Author Spotlight — Paul Mannering — Guest Post

Surprise Tiger

Dr. Livingstone: Er… I think I’d better come clean with you about this. It’s not a virus, I’m afraid. You see, a virus is what we doctors call ‘very, very small’. So small, it could not possibly have made off with the whole leg. What we’re looking for here for is, I think — and this is no more than an educated guess, I’d like to make that clear — is some multicellular life form with stripes, huge razor-sharp teeth, about eleven feet long, and of the genus felis horribilis — what we doctors, in fact, call a tiger.
~ Monty Python, “The Meaning of Life”

There’s a theory that laughter evolved from an all-clear signal to fellow primates. First the shock – then the HAHAHA!

Imagine your primitive humanoid ancestors cruising the African grasslands:
Ohshit! There’s a Sabre-toothed tiger stalking us through the Savannah grass!
Oh look, George is getting eaten. It wasn’t me! HAHAHAHAHA!

Everyone else’s ape-like ancestors laugh too, because hey, they aren’t George either.

If you asked a hundred people what makes funny, you would get ninety-nine different answers (the last person could be your ex who still isn’t speaking to you). Humour is entirely subjective and as with all writing, the trick is to tap into the widest vein of appeal and run up and down it naked and screaming while holding up a placard with ‘LAUGH!’ printed on it.

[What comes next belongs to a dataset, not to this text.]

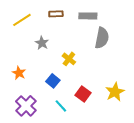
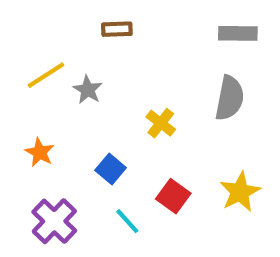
gray rectangle: (88, 16) -> (238, 33), moved
yellow line: (22, 20) -> (46, 75), moved
gray semicircle: (102, 38) -> (230, 98), moved
yellow cross: (69, 59) -> (161, 123), moved

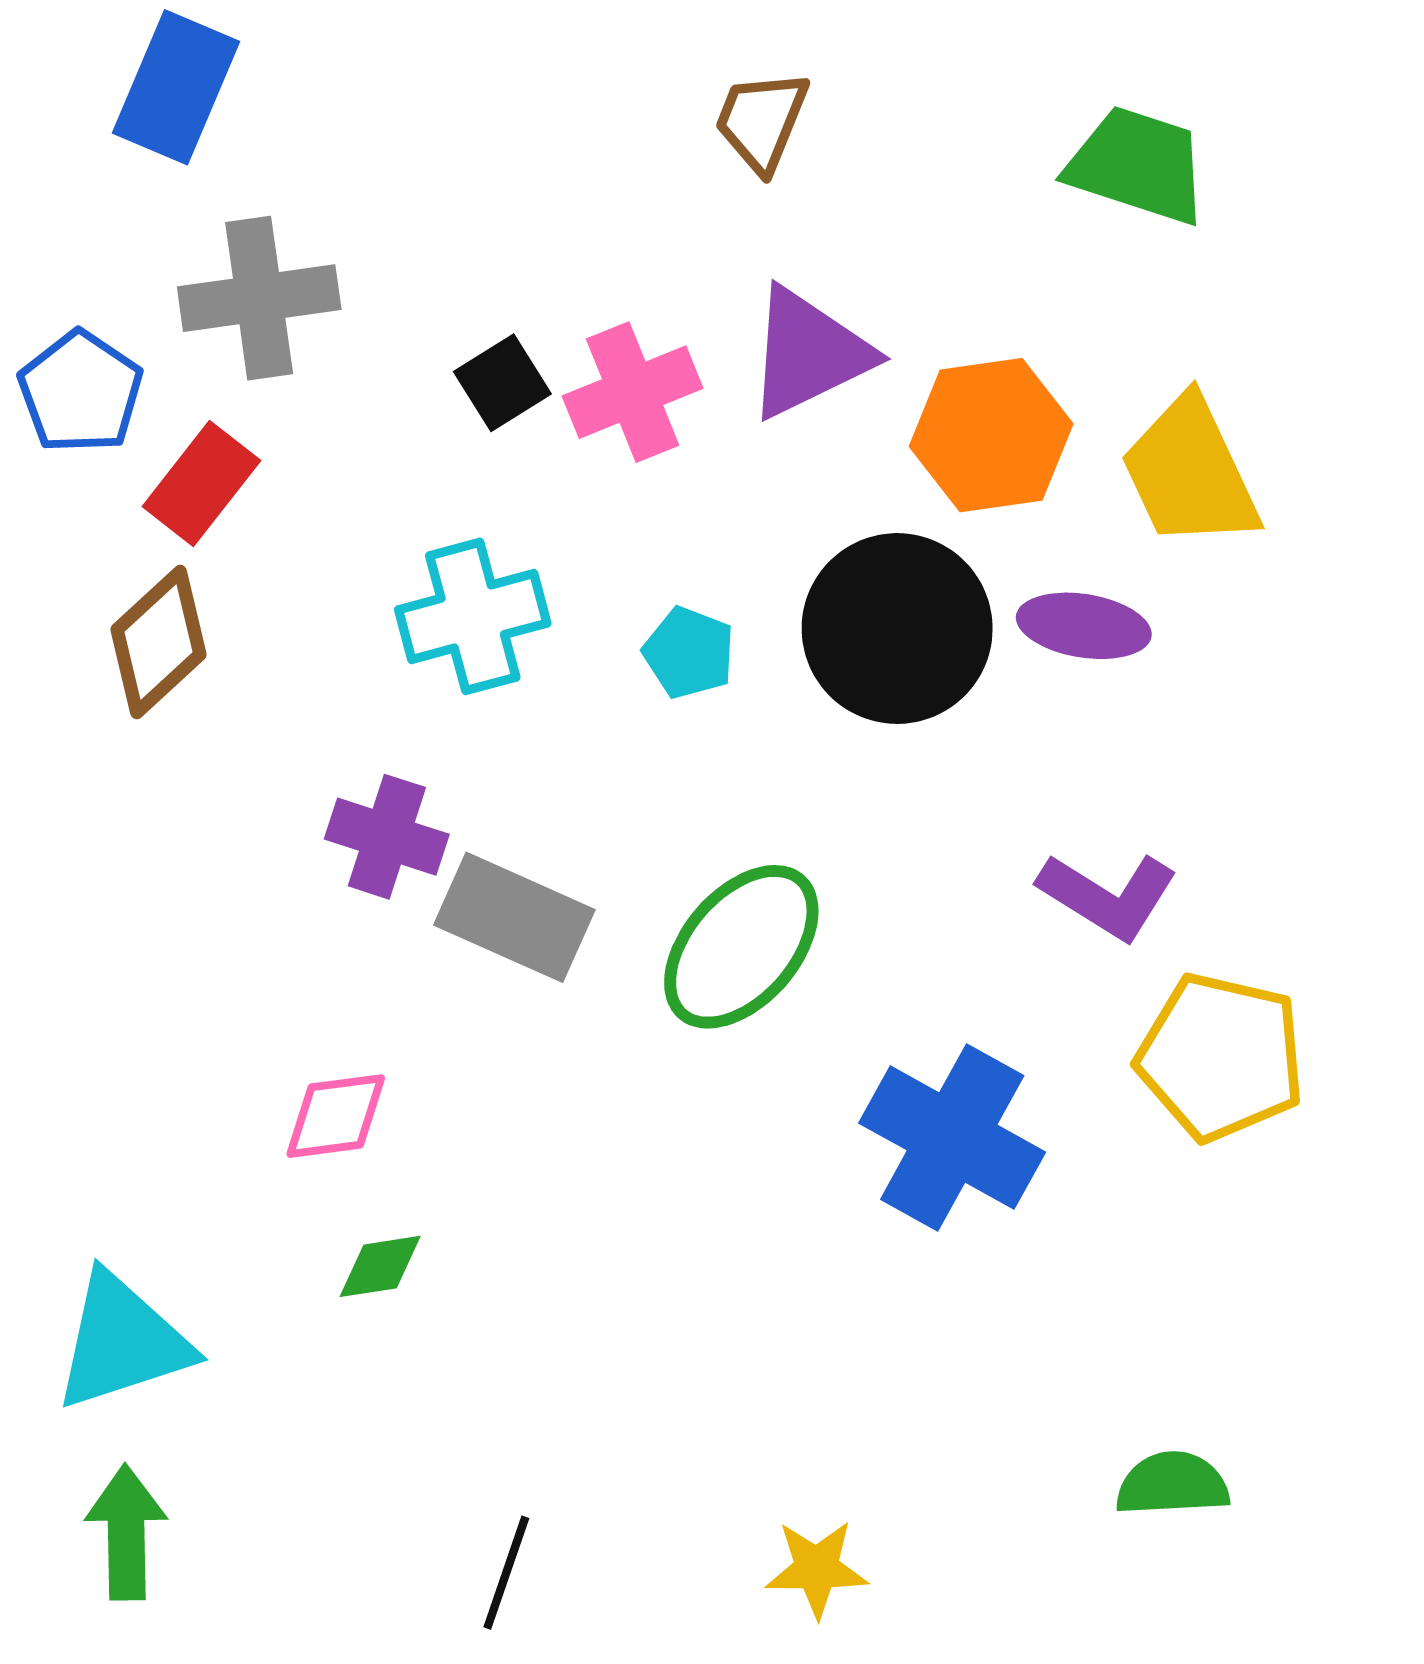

The key thing for me when it comes to writing humour is to embrace the weird. For me, comedy includes everything from sight gags, to things that are completely out of place. This is why Engines of Empathy we have strange character names, (E.G.S. Benedict, Anna Coluthon, Saint Detriment – all of which are based on real words) and reality skewed (Sarcasm as a Martial Art, the entire idea of human emotions as a power source for technology, and Quantum Physics as the basis of a religion).

The humour comes from both dialogue and presenting the reader with scenes they can relate to, while twisting them slightly (or a lot).

In the sequel to Engines of Empathy, there is an octopus who displays a knack for word games. In the third book there is a lovesick patch of mould. These characters are almost an aside to the main narrative, but the experience is akin to driving the highway and seeing a two headed cow in the field by the road. You are going to double take and then think, what the hell was that? But you’re not likely to stop your journey to explore it further. Humour should be confrontational and unsettling, but ultimately it should be reassuring.

If you are writing comedy, challenge your audience, but deliver humour in a range of ways. People love to laugh at other’s misfortune (because our genes remember the Sabre-Toothed tigers of millennia past) and we like to see people make mistakes and have misunderstandings.

I don’t think there is a class you can take or a book you can read that will teach you comedy writing. I grew up with family (Dad, Mum and four kids) dinners where we cracked jokes constantly. Someone would say something perfectly innocent and the jokes would just go around the table. We adlibbed entirely and maybe it was genetic but this was where I learned my comedic craft. I adore writers like Sir Terry Pratchett and Douglas Adams because they avoid(ed) slapstick and went for intelligent jokes.

The omnipotent They used to say, “Write What You Know.”

This is bullshirt. Seriously – if you want to write Space Opera – you do not need to be an astronomer, an astronaut or a galactic emperor. Writing is about making stuff up. Comedy can draw a lot from real life – but it works best when it is turned to make a situation unexpected (Surprise! Sabre-Toothed tiger!).

I write comedy (and horror, and spec-fic, and audio drama). But I write comedy because I have a history of being immersed in it and I have a natural talent for it. Or it might be the shrapnel still in my medula oblongata from the head wound I got in back in the ‘Nham (Sydenham Primary School – 1979) when a running girl collided with me and lost her two front teeth in my skull. If you can do it – great. If not, don’t worry about it. Write something else – or become a pro-athlete. After all, if you can outrun a Sabre-Toothed tiger, you can always laugh about it afterwards.